> [GIVEN REQUEST]:
Render every line of the data below as a numbered list, omitting any blank lines.
====== RECORDS FOR THIS EXERCISE ======
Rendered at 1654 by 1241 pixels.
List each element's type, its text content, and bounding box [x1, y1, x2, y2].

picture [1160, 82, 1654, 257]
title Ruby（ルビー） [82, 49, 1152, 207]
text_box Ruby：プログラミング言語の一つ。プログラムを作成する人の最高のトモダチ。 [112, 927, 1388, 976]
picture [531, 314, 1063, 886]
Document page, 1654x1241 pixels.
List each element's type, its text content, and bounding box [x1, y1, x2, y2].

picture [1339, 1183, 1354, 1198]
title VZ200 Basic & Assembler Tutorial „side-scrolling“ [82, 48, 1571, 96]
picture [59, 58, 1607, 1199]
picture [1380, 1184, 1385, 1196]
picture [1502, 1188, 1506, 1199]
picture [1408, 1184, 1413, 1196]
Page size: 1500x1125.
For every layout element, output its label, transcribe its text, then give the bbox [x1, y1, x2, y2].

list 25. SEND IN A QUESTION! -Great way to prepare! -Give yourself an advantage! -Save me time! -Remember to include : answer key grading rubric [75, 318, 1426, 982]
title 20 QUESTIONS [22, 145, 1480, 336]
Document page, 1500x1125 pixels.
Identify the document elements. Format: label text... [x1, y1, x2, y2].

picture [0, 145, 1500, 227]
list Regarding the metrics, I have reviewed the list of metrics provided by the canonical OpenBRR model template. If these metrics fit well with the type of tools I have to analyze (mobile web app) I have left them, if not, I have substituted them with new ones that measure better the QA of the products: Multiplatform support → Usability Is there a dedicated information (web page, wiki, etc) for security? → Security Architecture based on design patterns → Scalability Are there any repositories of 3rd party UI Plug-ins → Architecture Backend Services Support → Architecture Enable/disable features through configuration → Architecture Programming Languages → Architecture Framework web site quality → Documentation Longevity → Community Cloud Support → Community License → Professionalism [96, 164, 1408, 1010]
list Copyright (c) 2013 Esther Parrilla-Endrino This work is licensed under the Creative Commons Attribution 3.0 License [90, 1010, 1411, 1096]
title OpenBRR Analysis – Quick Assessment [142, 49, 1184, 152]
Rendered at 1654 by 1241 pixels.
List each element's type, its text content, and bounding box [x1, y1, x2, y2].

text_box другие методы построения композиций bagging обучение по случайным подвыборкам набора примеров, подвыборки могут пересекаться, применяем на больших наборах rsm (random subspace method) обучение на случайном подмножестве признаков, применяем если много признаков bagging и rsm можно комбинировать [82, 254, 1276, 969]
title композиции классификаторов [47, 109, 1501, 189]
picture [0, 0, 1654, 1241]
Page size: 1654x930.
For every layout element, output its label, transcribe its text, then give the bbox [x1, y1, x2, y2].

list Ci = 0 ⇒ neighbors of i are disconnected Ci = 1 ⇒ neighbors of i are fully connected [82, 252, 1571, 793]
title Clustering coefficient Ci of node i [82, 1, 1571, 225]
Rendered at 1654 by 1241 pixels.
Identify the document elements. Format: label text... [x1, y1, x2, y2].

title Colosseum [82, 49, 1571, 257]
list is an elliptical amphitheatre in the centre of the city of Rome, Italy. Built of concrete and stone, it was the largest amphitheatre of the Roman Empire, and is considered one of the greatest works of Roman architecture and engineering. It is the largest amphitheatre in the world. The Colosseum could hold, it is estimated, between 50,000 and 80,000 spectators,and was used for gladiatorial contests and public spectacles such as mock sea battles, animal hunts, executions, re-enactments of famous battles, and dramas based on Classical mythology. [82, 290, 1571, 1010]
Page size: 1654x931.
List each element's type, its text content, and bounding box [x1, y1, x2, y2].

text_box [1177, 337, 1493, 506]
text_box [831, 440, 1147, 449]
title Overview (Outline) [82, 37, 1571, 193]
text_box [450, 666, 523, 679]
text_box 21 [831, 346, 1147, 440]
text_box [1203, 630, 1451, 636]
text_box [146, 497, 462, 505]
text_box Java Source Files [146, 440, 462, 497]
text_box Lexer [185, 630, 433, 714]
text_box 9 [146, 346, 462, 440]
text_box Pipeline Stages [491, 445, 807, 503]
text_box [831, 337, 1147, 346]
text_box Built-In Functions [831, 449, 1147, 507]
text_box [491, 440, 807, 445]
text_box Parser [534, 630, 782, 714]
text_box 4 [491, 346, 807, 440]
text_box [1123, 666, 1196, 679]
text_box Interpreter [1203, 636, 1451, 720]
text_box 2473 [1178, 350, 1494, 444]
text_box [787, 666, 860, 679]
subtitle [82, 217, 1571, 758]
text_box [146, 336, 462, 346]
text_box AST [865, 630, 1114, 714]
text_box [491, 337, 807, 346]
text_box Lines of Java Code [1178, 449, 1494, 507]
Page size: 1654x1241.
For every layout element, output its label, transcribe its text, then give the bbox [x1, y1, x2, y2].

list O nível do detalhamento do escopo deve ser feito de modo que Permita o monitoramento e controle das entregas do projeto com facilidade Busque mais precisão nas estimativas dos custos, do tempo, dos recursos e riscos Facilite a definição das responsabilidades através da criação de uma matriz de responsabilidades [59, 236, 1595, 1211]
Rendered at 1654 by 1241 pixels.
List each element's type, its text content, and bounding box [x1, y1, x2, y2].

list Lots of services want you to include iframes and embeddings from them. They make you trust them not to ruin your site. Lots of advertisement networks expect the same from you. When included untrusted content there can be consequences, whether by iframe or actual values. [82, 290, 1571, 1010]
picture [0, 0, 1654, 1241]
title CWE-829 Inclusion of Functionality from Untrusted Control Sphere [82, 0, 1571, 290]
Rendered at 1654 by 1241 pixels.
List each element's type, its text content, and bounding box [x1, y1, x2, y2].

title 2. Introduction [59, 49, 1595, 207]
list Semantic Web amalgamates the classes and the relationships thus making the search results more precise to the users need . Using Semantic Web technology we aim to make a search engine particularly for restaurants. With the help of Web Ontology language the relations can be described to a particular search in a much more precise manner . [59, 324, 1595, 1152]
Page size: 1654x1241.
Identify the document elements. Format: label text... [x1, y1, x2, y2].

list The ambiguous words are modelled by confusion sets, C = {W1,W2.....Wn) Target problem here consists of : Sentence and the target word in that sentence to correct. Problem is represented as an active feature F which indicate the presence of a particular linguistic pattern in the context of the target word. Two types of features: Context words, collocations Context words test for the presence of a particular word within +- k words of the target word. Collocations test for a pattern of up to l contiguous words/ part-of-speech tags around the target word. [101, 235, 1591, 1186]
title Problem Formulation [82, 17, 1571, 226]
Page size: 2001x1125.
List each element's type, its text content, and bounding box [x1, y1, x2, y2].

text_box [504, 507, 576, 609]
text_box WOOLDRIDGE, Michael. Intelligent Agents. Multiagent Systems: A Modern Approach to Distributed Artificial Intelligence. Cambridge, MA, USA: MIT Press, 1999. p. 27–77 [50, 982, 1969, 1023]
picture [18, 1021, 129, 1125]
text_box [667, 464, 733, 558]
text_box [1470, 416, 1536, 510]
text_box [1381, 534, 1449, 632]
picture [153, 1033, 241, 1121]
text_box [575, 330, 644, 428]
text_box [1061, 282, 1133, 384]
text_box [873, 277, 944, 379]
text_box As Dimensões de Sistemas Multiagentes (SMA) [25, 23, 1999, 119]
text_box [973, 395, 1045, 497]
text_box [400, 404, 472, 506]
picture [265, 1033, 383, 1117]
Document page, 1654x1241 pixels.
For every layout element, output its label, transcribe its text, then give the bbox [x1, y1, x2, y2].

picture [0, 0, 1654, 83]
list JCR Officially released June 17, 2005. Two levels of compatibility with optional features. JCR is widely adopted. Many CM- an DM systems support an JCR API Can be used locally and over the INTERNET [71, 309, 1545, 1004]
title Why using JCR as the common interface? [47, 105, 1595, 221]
======
> [RESULT FOR THIS TASK]:
1. Rendered at 1654 by 1241 pixels.
2. List each element's type, its text content, and bounding box [x1, y1, x2, y2].
3. picture [1160, 82, 1654, 257]
4. title Ruby（ルビー） [82, 49, 1152, 207]
5. text_box Ruby：プログラミング言語の一つ。プログラムを作成する人の最高のトモダチ。 [112, 927, 1388, 976]
6. picture [531, 314, 1063, 886]
7. Document page, 1654x1241 pixels.
8. List each element's type, its text content, and bounding box [x1, y1, x2, y2].
9. picture [1339, 1183, 1354, 1198]
10. title VZ200 Basic & Assembler Tutorial „side-scrolling“ [82, 48, 1571, 96]
11. picture [59, 58, 1607, 1199]
12. picture [1380, 1184, 1385, 1196]
13. picture [1502, 1188, 1506, 1199]
14. picture [1408, 1184, 1413, 1196]
15. Page size: 1500x1125.
16. For every layout element, output its label, transcribe its text, then give the bbox [x1, y1, x2, y2].
17. list 25. SEND IN A QUESTION! -Great way to prepare! -Give yourself an advantage! -Save me time! -Remember to include : answer key grading rubric [75, 318, 1426, 982]
18. title 20 QUESTIONS [22, 145, 1480, 336]
19. Document page, 1500x1125 pixels.
20. Identify the document elements. Format: label text... [x1, y1, x2, y2].
21. picture [0, 145, 1500, 227]
22. list Regarding the metrics, I have reviewed the list of metrics provided by the canonical OpenBRR model template. If these metrics fit well with the type of tools I have to analyze (mobile web app) I have left them, if not, I have substituted them with new ones that measure better the QA of the products: Multiplatform support → Usability Is there a dedicated information (web page, wiki, etc) for security? → Security Architecture based on design patterns → Scalability Are there any repositories of 3rd party UI Plug-ins → Architecture Backend Services Support → Architecture Enable/disable features through configuration → Architecture Programming Languages → Architecture Framework web site quality → Documentation Longevity → Community Cloud Support → Community License → Professionalism [96, 164, 1408, 1010]
23. list Copyright (c) 2013 Esther Parrilla-Endrino This work is licensed under the Creative Commons Attribution 3.0 License [90, 1010, 1411, 1096]
24. title OpenBRR Analysis – Quick Assessment [142, 49, 1184, 152]
25. Rendered at 1654 by 1241 pixels.
26. List each element's type, its text content, and bounding box [x1, y1, x2, y2].
27. text_box другие методы построения композиций bagging обучение по случайным подвыборкам набора примеров, подвыборки могут пересекаться, применяем на больших наборах rsm (random subspace method) обучение на случайном подмножестве признаков, применяем если много признаков bagging и rsm можно комбинировать [82, 254, 1276, 969]
28. title композиции классификаторов [47, 109, 1501, 189]
29. picture [0, 0, 1654, 1241]
30. Page size: 1654x930.
31. For every layout element, output its label, transcribe its text, then give the bbox [x1, y1, x2, y2].
32. list Ci = 0 ⇒ neighbors of i are disconnected Ci = 1 ⇒ neighbors of i are fully connected [82, 252, 1571, 793]
33. title Clustering coefficient Ci of node i [82, 1, 1571, 225]
34. Rendered at 1654 by 1241 pixels.
35. Identify the document elements. Format: label text... [x1, y1, x2, y2].
36. title Colosseum [82, 49, 1571, 257]
37. list is an elliptical amphitheatre in the centre of the city of Rome, Italy. Built of concrete and stone, it was the largest amphitheatre of the Roman Empire, and is considered one of the greatest works of Roman architecture and engineering. It is the largest amphitheatre in the world. The Colosseum could hold, it is estimated, between 50,000 and 80,000 spectators,and was used for gladiatorial contests and public spectacles such as mock sea battles, animal hunts, executions, re-enactments of famous battles, and dramas based on Classical mythology. [82, 290, 1571, 1010]
38. Page size: 1654x931.
39. List each element's type, its text content, and bounding box [x1, y1, x2, y2].
40. text_box [1177, 337, 1493, 506]
41. text_box [831, 440, 1147, 449]
42. title Overview (Outline) [82, 37, 1571, 193]
43. text_box [450, 666, 523, 679]
44. text_box 21 [831, 346, 1147, 440]
45. text_box [1203, 630, 1451, 636]
46. text_box [146, 497, 462, 505]
47. text_box Java Source Files [146, 440, 462, 497]
48. text_box Lexer [185, 630, 433, 714]
49. text_box 9 [146, 346, 462, 440]
50. text_box Pipeline Stages [491, 445, 807, 503]
51. text_box [831, 337, 1147, 346]
52. text_box Built-In Functions [831, 449, 1147, 507]
53. text_box [491, 440, 807, 445]
54. text_box Parser [534, 630, 782, 714]
55. text_box 4 [491, 346, 807, 440]
56. text_box [1123, 666, 1196, 679]
57. text_box Interpreter [1203, 636, 1451, 720]
58. text_box 2473 [1178, 350, 1494, 444]
59. text_box [787, 666, 860, 679]
60. subtitle [82, 217, 1571, 758]
61. text_box [146, 336, 462, 346]
62. text_box AST [865, 630, 1114, 714]
63. text_box [491, 337, 807, 346]
64. text_box Lines of Java Code [1178, 449, 1494, 507]
65. Page size: 1654x1241.
66. For every layout element, output its label, transcribe its text, then give the bbox [x1, y1, x2, y2].
67. list O nível do detalhamento do escopo deve ser feito de modo que Permita o monitoramento e controle das entregas do projeto com facilidade Busque mais precisão nas estimativas dos custos, do tempo, dos recursos e riscos Facilite a definição das responsabilidades através da criação de uma matriz de responsabilidades [59, 236, 1595, 1211]
68. Rendered at 1654 by 1241 pixels.
69. List each element's type, its text content, and bounding box [x1, y1, x2, y2].
70. list Lots of services want you to include iframes and embeddings from them. They make you trust them not to ruin your site. Lots of advertisement networks expect the same from you. When included untrusted content there can be consequences, whether by iframe or actual values. [82, 290, 1571, 1010]
71. picture [0, 0, 1654, 1241]
72. title CWE-829 Inclusion of Functionality from Untrusted Control Sphere [82, 0, 1571, 290]
73. Rendered at 1654 by 1241 pixels.
74. List each element's type, its text content, and bounding box [x1, y1, x2, y2].
75. title 2. Introduction [59, 49, 1595, 207]
76. list Semantic Web amalgamates the classes and the relationships thus making the search results more precise to the users need . Using Semantic Web technology we aim to make a search engine particularly for restaurants. With the help of Web Ontology language the relations can be described to a particular search in a much more precise manner . [59, 324, 1595, 1152]
77. Page size: 1654x1241.
78. Identify the document elements. Format: label text... [x1, y1, x2, y2].
79. list The ambiguous words are modelled by confusion sets, C = {W1,W2.....Wn) Target problem here consists of : Sentence and the target word in that sentence to correct. Problem is represented as an active feature F which indicate the presence of a particular linguistic pattern in the context of the target word. Two types of features: Context words, collocations Context words test for the presence of a particular word within +- k words of the target word. Collocations test for a pattern of up to l contiguous words/ part-of-speech tags around the target word. [101, 235, 1591, 1186]
80. title Problem Formulation [82, 17, 1571, 226]
81. Page size: 2001x1125.
82. List each element's type, its text content, and bounding box [x1, y1, x2, y2].
83. text_box [504, 507, 576, 609]
84. text_box WOOLDRIDGE, Michael. Intelligent Agents. Multiagent Systems: A Modern Approach to Distributed Artificial Intelligence. Cambridge, MA, USA: MIT Press, 1999. p. 27–77 [50, 982, 1969, 1023]
85. picture [18, 1021, 129, 1125]
86. text_box [667, 464, 733, 558]
87. text_box [1470, 416, 1536, 510]
88. text_box [1381, 534, 1449, 632]
89. picture [153, 1033, 241, 1121]
90. text_box [575, 330, 644, 428]
91. text_box [1061, 282, 1133, 384]
92. text_box [873, 277, 944, 379]
93. text_box As Dimensões de Sistemas Multiagentes (SMA) [25, 23, 1999, 119]
94. text_box [973, 395, 1045, 497]
95. text_box [400, 404, 472, 506]
96. picture [265, 1033, 383, 1117]
97. Document page, 1654x1241 pixels.
98. For every layout element, output its label, transcribe its text, then give the bbox [x1, y1, x2, y2].
99. picture [0, 0, 1654, 83]
100. list JCR Officially released June 17, 2005. Two levels of compatibility with optional features. JCR is widely adopted. Many CM- an DM systems support an JCR API Can be used locally and over the INTERNET [71, 309, 1545, 1004]
101. title Why using JCR as the common interface? [47, 105, 1595, 221]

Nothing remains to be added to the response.